*Records shown*
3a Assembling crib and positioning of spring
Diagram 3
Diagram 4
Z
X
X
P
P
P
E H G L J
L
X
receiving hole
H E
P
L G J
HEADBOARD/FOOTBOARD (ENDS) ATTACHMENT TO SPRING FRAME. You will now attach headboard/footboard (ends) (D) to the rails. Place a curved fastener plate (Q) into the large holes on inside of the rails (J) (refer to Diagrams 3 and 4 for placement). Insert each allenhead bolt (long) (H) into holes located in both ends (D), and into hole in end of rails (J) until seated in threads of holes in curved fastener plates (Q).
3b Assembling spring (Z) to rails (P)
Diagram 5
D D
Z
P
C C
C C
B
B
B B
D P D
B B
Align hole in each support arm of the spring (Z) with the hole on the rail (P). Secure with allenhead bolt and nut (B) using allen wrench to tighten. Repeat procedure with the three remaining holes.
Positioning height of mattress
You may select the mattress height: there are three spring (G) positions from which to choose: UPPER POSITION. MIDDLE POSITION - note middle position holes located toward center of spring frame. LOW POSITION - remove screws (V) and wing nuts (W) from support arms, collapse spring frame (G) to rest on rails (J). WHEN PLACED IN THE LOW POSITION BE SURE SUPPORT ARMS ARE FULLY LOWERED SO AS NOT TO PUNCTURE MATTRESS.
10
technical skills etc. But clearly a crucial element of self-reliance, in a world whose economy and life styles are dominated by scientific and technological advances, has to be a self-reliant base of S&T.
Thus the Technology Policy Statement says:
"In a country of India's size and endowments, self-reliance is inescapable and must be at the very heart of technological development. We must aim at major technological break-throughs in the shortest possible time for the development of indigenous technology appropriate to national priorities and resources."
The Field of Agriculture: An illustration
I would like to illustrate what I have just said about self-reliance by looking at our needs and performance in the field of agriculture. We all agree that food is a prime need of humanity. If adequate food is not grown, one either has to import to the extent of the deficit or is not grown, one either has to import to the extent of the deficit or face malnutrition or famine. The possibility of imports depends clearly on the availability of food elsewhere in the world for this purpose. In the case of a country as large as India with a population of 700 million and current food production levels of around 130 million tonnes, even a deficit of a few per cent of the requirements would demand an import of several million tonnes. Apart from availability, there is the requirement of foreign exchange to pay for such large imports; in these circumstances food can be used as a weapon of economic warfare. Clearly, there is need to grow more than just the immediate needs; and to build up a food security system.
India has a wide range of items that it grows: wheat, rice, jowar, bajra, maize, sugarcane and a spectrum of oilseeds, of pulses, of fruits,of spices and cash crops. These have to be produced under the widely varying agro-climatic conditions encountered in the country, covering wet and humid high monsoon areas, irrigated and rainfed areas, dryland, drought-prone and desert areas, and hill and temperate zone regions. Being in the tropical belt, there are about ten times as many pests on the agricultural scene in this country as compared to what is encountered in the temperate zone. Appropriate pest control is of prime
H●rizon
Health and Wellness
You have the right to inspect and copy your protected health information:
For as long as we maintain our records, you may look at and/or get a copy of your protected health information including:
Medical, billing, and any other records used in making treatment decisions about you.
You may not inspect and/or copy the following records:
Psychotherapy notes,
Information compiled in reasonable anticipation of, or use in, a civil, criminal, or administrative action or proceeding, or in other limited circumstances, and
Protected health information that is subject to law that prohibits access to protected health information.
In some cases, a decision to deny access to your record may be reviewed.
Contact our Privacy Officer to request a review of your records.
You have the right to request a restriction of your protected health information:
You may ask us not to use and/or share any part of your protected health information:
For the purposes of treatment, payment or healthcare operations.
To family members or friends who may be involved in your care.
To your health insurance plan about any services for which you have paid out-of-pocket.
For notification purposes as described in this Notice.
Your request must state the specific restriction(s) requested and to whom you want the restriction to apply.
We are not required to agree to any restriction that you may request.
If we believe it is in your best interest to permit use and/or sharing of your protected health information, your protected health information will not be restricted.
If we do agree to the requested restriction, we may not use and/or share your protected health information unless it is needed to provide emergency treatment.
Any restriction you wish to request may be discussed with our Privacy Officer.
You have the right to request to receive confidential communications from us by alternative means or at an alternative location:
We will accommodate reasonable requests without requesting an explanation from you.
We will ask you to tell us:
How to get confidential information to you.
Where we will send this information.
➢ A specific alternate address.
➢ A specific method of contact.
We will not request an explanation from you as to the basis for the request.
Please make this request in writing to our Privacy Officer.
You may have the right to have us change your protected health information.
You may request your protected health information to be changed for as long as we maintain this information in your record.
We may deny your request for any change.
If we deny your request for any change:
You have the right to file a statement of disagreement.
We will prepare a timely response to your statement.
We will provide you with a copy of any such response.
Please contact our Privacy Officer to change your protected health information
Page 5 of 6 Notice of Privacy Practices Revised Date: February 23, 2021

*Assignment*
Would you please repeat exactly the lines above, starting at the line with "You have the right to inspect" and stopping at the line with "Information compiled in", both included?

*Solution to the problem*
You have the right to inspect and copy your protected health information:
For as long as we maintain our records, you may look at and/or get a copy of your protected health information including:
Medical, billing, and any other records used in making treatment decisions about you.
You may not inspect and/or copy the following records:
Psychotherapy notes,
Information compiled in reasonable anticipation of, or use in, a civil, criminal, or administrative action or proceeding, or in other limited circumstances, and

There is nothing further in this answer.